My Alpine wether Cody is getting bossy with Walter (Boer) AND Cooper (dog)! If Walter is eating from a bucket, Cody would first try to push him away...then he would bite Walter's ear so Walter would stop eating and lift his head...in shock or pain? Today, Cody did it again to Walter but this time, he held onto the ear. Walter shook his head trying to get away.... I don't think Cody bite him hard or Walter would scream. Then the dog was in the way and Cody bite the dog's ear before I could stop him. No one was injured. That Cody is terrible!!! It was funny before but not so much now since he clearly is using his teeth as weapon! Any suggestion? I don't want to find torn ears on my favorite goat and not to mention on my poor mellow dog!


----------



## ThornyRidgeII (Jan 24, 2013)

I have an ear biter-- typically not nasty about it but the irony is the biter is my floppy doppy eared mini nubian!!  She is biting the ears of my nigies when they get in her way.. What I have seen too is it is just her way of telling them that she is the boss or in most instances " I was eating here first"


----------



## Catahoula (Jan 24, 2013)

Thanks. Today Cody really let Cooper (the dog) have it. He butted the dog sending him a few feet away. The dog just want to sit right next to me and the goat doesn't like that. If this keeps up, poor dog will have to stay inside the house when I do barn chores.


----------



## OneFineAcre (Jan 24, 2013)

My older does bite at the ears of other does kids.

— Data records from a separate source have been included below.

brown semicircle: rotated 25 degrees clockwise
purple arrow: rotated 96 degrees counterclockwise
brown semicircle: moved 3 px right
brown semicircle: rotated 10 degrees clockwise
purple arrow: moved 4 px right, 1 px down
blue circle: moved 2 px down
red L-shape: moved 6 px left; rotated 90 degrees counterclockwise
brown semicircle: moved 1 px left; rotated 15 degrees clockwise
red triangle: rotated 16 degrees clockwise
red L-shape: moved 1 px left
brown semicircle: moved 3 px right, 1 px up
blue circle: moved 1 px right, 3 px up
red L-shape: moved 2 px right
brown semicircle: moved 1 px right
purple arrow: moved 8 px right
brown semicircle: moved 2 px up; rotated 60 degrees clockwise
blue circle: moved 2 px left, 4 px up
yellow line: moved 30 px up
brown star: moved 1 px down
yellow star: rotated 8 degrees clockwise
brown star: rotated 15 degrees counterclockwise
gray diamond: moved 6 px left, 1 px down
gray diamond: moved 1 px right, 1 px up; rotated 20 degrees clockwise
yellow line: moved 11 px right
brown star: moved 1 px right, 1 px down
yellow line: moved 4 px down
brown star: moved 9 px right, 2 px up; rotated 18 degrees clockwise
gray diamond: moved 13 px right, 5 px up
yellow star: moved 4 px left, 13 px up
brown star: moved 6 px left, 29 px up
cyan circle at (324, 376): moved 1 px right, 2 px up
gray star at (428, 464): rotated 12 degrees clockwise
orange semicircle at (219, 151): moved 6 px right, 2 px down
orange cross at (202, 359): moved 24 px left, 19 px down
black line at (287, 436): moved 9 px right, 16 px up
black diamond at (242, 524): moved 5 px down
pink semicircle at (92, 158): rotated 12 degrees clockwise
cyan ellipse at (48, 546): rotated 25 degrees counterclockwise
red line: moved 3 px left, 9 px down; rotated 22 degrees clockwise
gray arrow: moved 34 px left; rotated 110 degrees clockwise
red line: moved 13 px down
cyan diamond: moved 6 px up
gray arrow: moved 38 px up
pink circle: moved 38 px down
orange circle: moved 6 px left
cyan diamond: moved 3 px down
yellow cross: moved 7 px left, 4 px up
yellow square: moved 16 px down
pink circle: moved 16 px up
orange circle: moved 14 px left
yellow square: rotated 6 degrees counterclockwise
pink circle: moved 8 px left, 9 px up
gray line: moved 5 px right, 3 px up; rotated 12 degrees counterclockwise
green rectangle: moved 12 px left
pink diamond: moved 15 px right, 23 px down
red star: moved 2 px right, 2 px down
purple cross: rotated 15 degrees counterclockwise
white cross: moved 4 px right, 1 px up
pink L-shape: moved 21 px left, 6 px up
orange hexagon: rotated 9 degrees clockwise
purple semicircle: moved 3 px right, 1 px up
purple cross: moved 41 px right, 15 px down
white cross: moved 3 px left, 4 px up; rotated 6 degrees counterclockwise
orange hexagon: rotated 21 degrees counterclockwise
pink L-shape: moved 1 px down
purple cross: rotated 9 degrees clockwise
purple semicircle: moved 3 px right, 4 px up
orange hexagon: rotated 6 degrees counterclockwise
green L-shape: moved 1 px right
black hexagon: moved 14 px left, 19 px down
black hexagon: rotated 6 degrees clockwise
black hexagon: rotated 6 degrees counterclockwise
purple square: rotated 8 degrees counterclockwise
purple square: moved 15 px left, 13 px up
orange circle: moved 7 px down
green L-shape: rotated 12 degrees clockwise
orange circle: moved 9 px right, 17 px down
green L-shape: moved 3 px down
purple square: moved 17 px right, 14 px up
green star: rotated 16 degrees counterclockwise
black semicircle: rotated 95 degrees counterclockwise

Nothing to rough.  I think it's a goat thing


----------



## littlegoat (Mar 9, 2013)

you know what they say goats will eat anything! Even ears! sorry I have no edvice.


----------



## PotterWatch (Mar 9, 2013)

Biting ears is a goat thing. My LaManchas do it sometimes to my sheep. Total unfair advantage there since 1. Sheep dont bite ears, and 2. LaManchas don't have enough ear to grab even if the sheep did want to get back at them!


----------



## Stacykins (Mar 9, 2013)

My herd queen is an ear biter. But she isn't terribly vicious about it. Usually she'll nudge at the other goat (not a headbutt really, 'tis gentle) before she aims for the ears. It usually only happens during food time, since she wants her share FIRST, so if another goat tries to get in her way, she puts them in their place.


----------